В реальности же он докатился до Белорусской и вернулся в зал ожидания, где на втором этаже обнаружил студенческую компанию в сборе. Мюллер обгавкала беглеца, ругая за отсутствие.
Он подошёл к ней вплотную и взял за руки.
— Мария Сергеевна! Спасибо вам. Вы очень внимательная и заботливая. Не только по работе в комсомоле. Вы по натуре такая — не можете относится к обязанности наплевательски. Чесслово, я ценю.
У неё челюсть отпала. Стал виден тонкий отпечаток красной помады на зубах.
— Егор? Ты подкалываешь?
— Зачем? Все вас уважают. И Мюллером пацаны дразнят вас по-свойски, с любовью.
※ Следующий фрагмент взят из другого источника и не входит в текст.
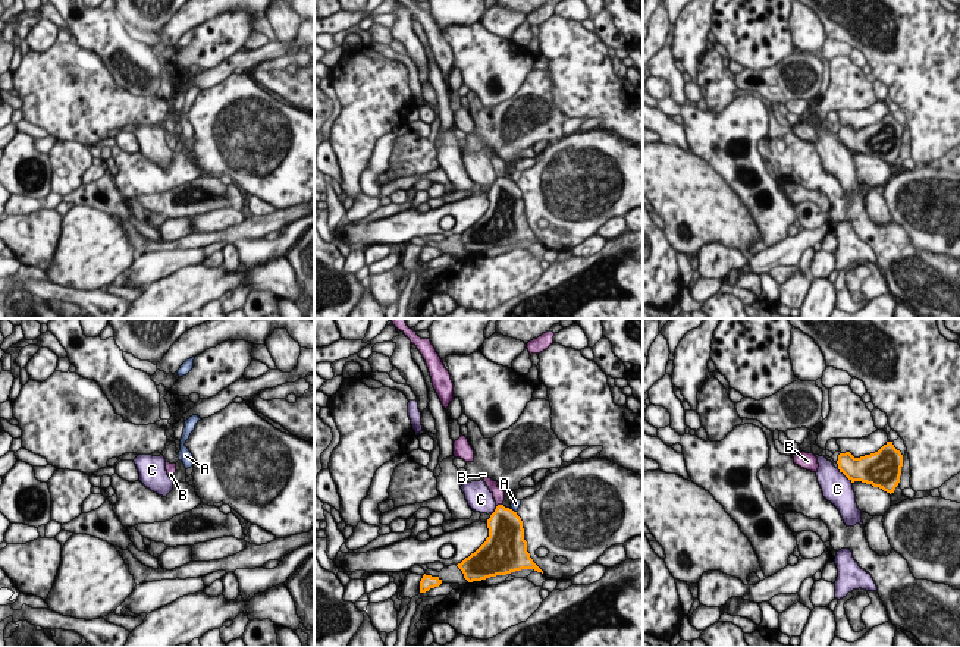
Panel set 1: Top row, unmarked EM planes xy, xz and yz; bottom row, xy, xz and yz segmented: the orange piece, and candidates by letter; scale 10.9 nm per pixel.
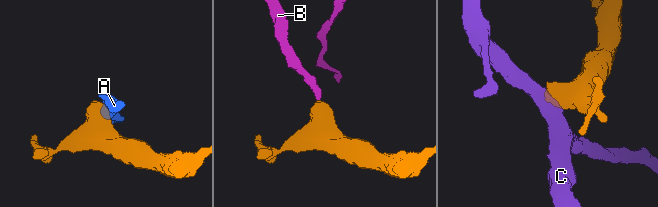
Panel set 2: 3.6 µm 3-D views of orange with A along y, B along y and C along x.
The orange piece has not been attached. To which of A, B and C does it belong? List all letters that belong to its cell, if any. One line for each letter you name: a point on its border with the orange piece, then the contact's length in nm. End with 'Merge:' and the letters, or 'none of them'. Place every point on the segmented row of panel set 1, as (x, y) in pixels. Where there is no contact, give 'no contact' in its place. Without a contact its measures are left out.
B: meets orange in xz at (499, 505); contact 90 nm long
Merge: B

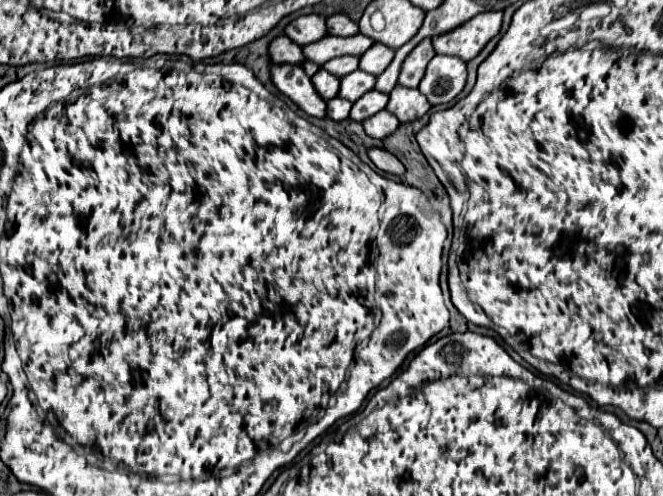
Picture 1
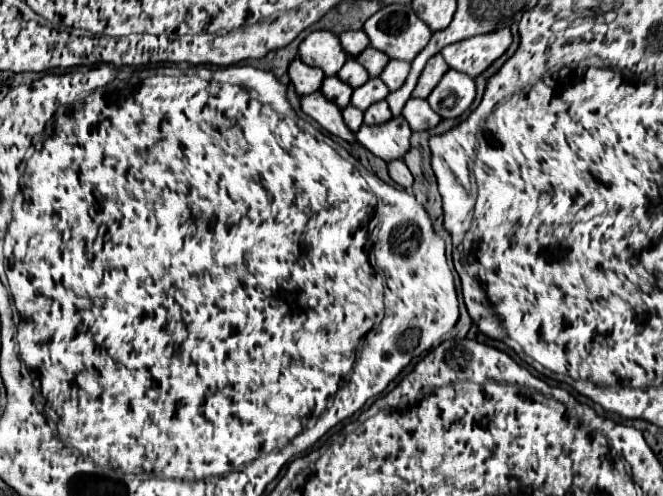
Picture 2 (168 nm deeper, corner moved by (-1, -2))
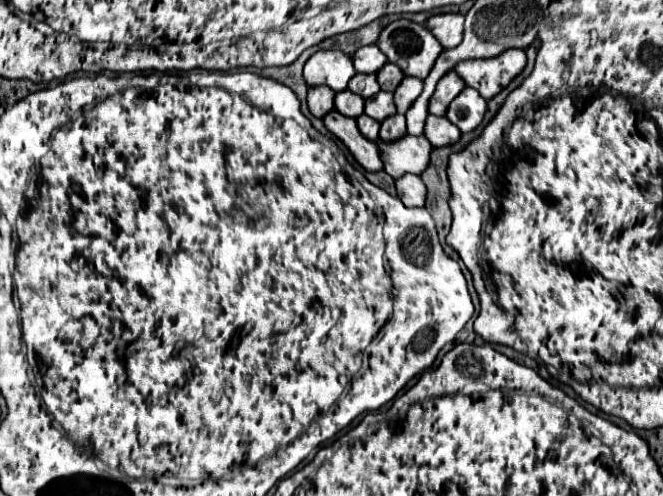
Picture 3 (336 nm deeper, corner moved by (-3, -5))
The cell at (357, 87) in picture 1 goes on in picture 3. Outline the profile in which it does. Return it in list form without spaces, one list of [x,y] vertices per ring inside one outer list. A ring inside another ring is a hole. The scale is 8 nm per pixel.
[[[379,92],[375,98],[367,98],[365,100],[365,114],[383,122],[383,118],[389,118],[391,114],[395,114],[395,102],[393,102],[393,94],[391,92]]]

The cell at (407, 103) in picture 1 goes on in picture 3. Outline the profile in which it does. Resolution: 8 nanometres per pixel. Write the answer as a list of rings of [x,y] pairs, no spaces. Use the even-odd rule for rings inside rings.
[[[429,116],[425,124],[425,136],[433,146],[451,146],[461,138],[461,132],[447,118]]]

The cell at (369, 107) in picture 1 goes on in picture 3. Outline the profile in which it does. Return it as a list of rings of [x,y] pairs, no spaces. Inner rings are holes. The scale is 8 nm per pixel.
[[[395,114],[391,118],[387,118],[383,124],[381,124],[381,132],[379,132],[379,138],[383,142],[395,142],[399,138],[407,136],[407,126],[405,126],[405,116],[401,114]]]

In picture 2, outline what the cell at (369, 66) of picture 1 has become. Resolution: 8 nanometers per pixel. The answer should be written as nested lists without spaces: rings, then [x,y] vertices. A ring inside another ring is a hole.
[[[389,59],[389,63],[385,65],[385,71],[381,71],[379,77],[391,91],[395,91],[403,85],[407,73],[409,73],[409,63],[401,59]]]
Была бы на вашем месте вредная грымза, обращались бы только по имени-отчеству и как можно реже. Я вам правду говорю, ребята чот стесняются. Вы же не в обиде, фройлян?
Она его обняла! Растрогалась. Доброе слово и комсомольскому работнику приятно.
— Какие вы все хорошие! А давайте по пивку? Не здесь, конечно. Когда сядем в вагон.
Никто не возражал.
Парни и Мюллер скинулись по 74 копейки, две бутылки каждому, Егор поддержал. Даже Саня, сначала попросивший в долг, вытащил мятый рубль и отсчитал себе мелочью из общей кучи сдачу 26 копеек. Варя и другие девушки заказали по одной.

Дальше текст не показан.